Dans le grand cimetière de Péra, je fus un jour témoin d’un spectacle qui me toucha profondément. Je me promenais à l’ombre des grands arbres ; la chaleur était ardente, et j’étais venu chercher là un peu de fraîcheur et de solitude ; une femme passa devant moi portant un enfant de quinze mois environ, et tenant à la main un large bouquet de jonquilles. Machinalement je la suivis ; elle s’enfonça dans la profondeur du bois, et arrivée auprès d’un tertre fraîchement remué, elle s’agenouilla, se prosterna, et éclata en sanglots. Je m’appuyai contre un cyprès et la regardai.
Elle tira une fiole de dessous son manteau, et en versa le contenu sur la tombe. Pendant ce temps, l’enfant qu’elle avait déposé à terre avait pris, en folâtrant, le bouquet de jonquilles et l’effeuillait avec des petits cris de joie ; sa mère le lui enleva et recommença sa prière. Il se traîna sur les genoux, sur les mains et bientôt il eut reconquis les fleurs qu’il se mit à déchirer de plus belle. La malheureuse femme les lui arracha, et regarda de tous côtés comme pour implorer l’aide de quelqu’un contre les jeux de son fils. Elle m’aperçut, le saisit, se leva, et, sans me dire un mot, vint le placer entre mes bras, puis elle retourna sur le tombeau ; le pauvre petit se mit à pleurer.
Je m’assis à terre, je le fis jouer avec les bouts de ma cravate, et bientôt son charmant visage se dérida et rayonna de plaisir. Il s’amusa ainsi quelque temps, puis, sans doute, la fatigue le prit, car il inclina sa tête blonde sur mon épaule et s’endormit. Je restai ainsi au moins une heure sans faire un mouvement, de crainte d’éveiller le petit bambin qui sommeillait de si bon cœur.
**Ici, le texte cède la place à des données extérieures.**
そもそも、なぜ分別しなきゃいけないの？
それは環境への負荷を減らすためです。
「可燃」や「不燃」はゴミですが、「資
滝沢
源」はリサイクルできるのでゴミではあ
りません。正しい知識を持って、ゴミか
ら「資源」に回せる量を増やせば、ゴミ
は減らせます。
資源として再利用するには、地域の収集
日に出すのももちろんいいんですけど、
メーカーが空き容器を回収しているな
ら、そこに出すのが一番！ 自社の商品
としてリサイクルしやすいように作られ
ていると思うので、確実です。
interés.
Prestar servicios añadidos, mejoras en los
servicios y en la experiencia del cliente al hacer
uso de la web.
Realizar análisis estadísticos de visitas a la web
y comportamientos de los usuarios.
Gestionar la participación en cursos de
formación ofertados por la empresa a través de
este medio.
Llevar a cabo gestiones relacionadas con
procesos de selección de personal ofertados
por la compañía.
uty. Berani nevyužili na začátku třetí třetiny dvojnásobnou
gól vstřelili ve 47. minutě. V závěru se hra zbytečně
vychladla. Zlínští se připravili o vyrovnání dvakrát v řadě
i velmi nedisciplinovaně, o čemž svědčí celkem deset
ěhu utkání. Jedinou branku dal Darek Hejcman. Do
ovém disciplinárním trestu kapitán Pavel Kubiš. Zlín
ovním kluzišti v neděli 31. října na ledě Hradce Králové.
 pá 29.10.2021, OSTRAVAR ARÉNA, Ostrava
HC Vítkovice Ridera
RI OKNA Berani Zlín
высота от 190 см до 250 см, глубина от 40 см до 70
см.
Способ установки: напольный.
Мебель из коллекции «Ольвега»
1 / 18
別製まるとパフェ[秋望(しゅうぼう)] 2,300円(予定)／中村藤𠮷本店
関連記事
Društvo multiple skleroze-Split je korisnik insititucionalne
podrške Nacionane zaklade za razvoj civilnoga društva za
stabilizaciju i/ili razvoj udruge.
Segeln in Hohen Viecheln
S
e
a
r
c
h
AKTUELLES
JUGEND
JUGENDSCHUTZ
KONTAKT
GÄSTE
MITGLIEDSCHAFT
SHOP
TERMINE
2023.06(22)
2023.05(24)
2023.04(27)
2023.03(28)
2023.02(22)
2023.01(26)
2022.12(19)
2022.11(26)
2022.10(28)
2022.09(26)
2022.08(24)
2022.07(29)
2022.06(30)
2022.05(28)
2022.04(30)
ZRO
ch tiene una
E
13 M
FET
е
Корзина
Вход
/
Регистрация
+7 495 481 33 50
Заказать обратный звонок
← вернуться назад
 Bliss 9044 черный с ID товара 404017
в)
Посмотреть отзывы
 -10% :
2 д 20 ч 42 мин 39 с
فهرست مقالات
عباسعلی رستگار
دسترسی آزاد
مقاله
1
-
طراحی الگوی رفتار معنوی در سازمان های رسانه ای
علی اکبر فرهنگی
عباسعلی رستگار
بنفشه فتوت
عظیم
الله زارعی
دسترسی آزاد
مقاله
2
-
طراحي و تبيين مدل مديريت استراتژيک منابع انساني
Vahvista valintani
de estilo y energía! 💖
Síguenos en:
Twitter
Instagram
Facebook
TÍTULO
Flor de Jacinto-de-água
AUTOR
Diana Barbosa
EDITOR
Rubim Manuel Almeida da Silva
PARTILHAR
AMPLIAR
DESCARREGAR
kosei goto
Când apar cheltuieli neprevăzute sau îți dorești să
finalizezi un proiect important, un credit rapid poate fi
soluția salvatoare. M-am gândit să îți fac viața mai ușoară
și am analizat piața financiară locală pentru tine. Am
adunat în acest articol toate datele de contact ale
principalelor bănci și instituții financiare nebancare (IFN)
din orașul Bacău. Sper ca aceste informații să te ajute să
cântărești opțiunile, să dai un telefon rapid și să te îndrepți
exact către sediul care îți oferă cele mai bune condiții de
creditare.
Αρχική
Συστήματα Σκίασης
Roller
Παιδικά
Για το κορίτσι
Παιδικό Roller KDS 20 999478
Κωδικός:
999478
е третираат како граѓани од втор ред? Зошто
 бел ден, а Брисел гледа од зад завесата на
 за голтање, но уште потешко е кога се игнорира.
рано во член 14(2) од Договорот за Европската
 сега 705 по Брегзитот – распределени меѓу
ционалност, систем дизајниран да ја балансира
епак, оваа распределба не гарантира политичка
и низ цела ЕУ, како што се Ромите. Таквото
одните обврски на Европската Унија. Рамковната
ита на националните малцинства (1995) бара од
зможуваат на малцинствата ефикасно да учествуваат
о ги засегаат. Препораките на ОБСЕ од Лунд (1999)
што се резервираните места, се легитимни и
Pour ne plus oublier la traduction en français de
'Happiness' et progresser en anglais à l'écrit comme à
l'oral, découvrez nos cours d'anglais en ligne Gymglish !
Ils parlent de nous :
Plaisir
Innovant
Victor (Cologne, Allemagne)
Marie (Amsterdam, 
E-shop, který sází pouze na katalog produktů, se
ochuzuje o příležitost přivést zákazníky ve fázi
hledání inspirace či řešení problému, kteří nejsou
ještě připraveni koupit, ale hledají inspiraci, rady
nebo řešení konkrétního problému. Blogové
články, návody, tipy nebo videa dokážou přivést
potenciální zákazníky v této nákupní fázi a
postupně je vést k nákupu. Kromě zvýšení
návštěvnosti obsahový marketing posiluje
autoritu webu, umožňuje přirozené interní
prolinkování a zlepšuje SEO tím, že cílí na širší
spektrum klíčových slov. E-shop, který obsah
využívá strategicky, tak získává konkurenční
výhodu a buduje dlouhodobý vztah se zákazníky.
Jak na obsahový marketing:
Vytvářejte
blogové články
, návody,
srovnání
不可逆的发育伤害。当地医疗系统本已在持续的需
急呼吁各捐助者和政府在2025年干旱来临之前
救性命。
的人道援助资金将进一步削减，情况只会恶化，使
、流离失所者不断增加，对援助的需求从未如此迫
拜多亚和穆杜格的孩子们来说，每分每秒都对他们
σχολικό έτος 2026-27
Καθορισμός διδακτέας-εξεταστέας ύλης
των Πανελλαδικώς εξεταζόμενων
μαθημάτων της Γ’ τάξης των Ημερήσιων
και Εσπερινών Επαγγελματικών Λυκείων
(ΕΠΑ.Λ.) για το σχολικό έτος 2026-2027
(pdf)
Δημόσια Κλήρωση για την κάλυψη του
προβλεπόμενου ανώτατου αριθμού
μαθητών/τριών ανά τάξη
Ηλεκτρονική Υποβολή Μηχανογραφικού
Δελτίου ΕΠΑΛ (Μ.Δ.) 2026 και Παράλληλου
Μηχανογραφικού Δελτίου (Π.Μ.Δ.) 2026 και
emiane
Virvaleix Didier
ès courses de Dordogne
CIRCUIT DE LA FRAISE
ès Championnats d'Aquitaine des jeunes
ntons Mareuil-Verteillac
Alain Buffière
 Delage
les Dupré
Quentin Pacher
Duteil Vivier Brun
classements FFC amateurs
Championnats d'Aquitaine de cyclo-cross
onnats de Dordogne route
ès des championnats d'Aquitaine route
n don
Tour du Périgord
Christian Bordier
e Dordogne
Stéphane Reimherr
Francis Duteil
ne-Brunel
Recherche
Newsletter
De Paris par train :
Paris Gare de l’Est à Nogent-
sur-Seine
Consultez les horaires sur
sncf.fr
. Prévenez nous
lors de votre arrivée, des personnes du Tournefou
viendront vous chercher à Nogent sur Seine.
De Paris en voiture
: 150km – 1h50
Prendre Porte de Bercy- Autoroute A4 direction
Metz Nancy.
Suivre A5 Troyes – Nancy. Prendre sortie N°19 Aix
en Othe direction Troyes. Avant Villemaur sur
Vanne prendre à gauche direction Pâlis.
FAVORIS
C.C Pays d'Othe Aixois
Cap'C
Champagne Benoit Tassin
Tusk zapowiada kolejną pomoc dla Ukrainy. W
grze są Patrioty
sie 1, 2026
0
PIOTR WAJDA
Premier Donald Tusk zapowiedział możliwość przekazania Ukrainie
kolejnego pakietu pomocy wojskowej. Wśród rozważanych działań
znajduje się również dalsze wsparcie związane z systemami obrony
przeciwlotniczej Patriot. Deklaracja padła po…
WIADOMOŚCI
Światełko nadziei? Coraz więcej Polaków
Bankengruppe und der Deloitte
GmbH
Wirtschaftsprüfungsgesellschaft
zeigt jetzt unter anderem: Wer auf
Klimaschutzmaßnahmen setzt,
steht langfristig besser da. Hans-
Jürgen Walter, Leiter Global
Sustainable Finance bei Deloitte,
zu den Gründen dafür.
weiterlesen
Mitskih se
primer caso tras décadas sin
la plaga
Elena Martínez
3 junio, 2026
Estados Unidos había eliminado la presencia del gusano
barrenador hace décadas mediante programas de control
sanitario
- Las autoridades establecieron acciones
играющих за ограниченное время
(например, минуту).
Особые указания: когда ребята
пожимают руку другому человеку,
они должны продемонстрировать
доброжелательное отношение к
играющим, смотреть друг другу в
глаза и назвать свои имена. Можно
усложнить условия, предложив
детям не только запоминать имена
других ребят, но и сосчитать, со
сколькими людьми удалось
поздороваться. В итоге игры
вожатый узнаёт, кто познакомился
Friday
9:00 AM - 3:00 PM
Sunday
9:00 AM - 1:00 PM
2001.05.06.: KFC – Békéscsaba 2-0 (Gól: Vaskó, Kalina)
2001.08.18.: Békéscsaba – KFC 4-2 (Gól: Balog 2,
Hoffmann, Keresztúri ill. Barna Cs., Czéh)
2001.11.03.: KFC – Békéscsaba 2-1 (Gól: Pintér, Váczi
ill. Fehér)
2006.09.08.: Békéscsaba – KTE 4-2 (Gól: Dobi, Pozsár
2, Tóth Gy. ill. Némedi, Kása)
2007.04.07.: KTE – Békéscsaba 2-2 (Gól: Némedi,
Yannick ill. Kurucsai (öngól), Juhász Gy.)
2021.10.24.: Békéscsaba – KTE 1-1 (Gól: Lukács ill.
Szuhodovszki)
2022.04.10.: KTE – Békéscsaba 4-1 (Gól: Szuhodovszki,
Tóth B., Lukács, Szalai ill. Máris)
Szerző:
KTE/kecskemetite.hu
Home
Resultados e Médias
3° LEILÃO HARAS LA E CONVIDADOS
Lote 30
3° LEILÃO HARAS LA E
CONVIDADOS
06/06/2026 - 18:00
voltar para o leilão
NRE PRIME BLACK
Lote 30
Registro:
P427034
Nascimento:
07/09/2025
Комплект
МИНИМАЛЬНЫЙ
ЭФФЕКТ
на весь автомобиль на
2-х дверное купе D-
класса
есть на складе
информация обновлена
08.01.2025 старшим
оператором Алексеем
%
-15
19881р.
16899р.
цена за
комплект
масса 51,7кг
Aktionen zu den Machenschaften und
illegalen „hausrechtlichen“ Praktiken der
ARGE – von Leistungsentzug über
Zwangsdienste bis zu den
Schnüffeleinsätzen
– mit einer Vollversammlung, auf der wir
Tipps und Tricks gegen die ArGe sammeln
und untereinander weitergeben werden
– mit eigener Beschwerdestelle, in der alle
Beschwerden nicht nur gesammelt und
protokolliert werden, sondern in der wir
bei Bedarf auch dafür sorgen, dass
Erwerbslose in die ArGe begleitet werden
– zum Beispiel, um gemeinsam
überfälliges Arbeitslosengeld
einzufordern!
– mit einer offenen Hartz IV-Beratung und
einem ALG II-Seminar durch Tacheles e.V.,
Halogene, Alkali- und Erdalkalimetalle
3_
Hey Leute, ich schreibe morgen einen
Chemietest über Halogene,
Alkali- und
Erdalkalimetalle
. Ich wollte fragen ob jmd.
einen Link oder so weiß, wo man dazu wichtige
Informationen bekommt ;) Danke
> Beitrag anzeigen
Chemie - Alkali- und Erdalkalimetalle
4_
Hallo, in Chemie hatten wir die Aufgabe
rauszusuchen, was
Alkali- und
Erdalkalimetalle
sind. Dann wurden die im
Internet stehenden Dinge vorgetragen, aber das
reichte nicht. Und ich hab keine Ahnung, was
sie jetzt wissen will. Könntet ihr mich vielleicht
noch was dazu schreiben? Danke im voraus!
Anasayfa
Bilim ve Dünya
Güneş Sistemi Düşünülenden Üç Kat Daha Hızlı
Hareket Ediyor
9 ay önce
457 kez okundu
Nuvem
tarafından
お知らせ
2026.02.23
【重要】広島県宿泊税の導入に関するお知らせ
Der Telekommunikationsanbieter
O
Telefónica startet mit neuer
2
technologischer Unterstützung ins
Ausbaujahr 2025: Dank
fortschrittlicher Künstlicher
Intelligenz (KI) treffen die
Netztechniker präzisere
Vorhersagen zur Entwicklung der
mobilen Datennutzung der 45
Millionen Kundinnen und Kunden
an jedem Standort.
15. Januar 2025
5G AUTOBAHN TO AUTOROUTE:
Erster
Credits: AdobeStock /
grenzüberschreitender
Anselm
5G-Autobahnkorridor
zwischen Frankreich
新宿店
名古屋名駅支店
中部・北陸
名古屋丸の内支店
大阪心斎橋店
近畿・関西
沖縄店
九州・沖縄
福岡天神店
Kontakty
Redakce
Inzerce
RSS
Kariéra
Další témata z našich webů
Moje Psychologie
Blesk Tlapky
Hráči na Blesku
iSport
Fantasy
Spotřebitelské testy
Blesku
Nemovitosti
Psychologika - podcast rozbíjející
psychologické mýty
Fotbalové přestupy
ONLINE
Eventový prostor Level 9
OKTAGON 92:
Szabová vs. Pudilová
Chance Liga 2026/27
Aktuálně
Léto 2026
La mère se leva, s’avança vers moi, reçut l’enfant avec précaution, et me regardant avec des yeux mouillés de pleurs et pleins de reconnaissance, elle me salua en portant la main à ses lèvres et à son front ; puis elle se dirigea vers la tombe, la couvrit d’un pan de son manteau, y étendit son enfant encore endormi, s’agenouilla de nouveau, et demeura dans une immobilité si complète qu’on l’eût prise pour une statue ; elle semblait absorbée dans une contemplation extatique. Qui la retient donc ainsi ? Est-ce le spectacle de la beauté de son fils ? Est-ce le regret de celui qu’elle vient pleurer ? L’un et l’autre peut-être. Tout était là, dans cet insoucieux enfant qui dormait, et dans ce mort trempé de larmes. L’un avait quitté l’âpre chemin de la vie, l’autre y traînait à peine ses premiers pas. Quel était le plus heureux ? Celui que la terre enveloppait, n’est-ce pas, mon Dieu ! celui qui se reposait enfin des fatigues dont vous parsemez la voie où nous marchons ! L’autre qui maintenant dort paisiblement sur le sépulcre de son père, que lui adviendra-t-il ?
Comme à tous, des chagrins, des lassitudes, des rêves éperdus, de longues amertumes, des désirs effrénés pour ce que l’on ne peut atteindre, et, peut-être, si un jour sa mère lui raconte qu’il a dormi sur la tombe de son père, regrettera-t-il que le mort ne se soit pas relevé de son lit glacé, et qu’il ne l’ait pas emporté avec lui dans les régions inconnues qu’il habite.
L’enfant se réveilla, sa mère le prit et s’éloigna en me disant adieu d’un signe de tête. Je la suivis longtemps du regard, elle disparut derrière les cyprès, à travers lesquels j’apercevais son long manteau vert qui balayait derrière elle la poussière du sentier.